Burkina Faso, cas d’école pour l’Afrique
Parmi les milliers de dépêches du département d’Etat dévoilées par Wikileaks, celle de l’ambassadrice américaine au Burkina Faso, datant de 2009, mérite aujourd’hui le détour. La diplomate y évoquait l’échéance "décisive" de la présidentielle de 2015 pour laquelle le président Blaise Compaoré a le choix de "se retirer avec élégance" ou de "suivre les conseils de son ami le colonel Kadhafi selon lequel si un président est bon pour le pays, la Constitution doit être modifiée pour le maintenir au pouvoir". On sait ce qu’il est advenu du dictateur libyen. Et pour avoir tenté un véritable putsch constitutionnel, Blaise Compaoré fait aujourd’hui difficilement face à une insurrection populaire d’une ampleur sans précédent après 27 ans de pouvoir.
Hâtivement estampillée "printemps noir", la rébellion du "pays des hommes intègres" partage avec les révolutions arabes l’explosivité et la radicalité d’une jeunesse (deux tiers des Burkinabés ont moins de 25 ans) lassée par des décennies de pouvoir autoritaire à forts relents népotistes.
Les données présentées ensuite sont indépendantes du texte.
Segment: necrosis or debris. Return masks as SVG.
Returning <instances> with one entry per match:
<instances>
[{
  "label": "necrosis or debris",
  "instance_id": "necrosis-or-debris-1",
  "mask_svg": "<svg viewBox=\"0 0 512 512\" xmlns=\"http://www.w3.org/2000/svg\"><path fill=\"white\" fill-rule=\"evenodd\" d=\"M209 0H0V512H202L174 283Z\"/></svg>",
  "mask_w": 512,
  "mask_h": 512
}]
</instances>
L’autre point commun est le rôle d’une armée omniprésente d’où provient le capitaine Compaoré, arrivé initialement au pouvoir par un putsch militaire. Mais l’évolution des événements à Ouagadougou signale une différence majeure: l’existence d’une opposition politique organisée avec laquelle Blaise Compaoré tentait de négocier hier soir après avoir dissous le gouvernement et proclamé l’état d’urgence.

Les centaines de milliers de manifestants burkinabés ont réussi en deux jours à faire plier Blaise Compaoré sans que l’armée vienne à son secours. Cette dernière choisissant même de prendre le pouvoir. Les négociations en cours, les pressions internationales et surtout les garanties offertes d’alternance politique offertes aux protestataires seront déterminantes pour que ce pays, parmi les plus pauvres du monde, surmonte sans trop de dommages cette crise politique majeure. D’ores et déjà, la chute annoncée et inéluctable de Blaise Compaoré vaut cas d’école pour les encore nombreux chefs d’Etats africains installés dans des présidences qu’ils imaginent forcément à vie.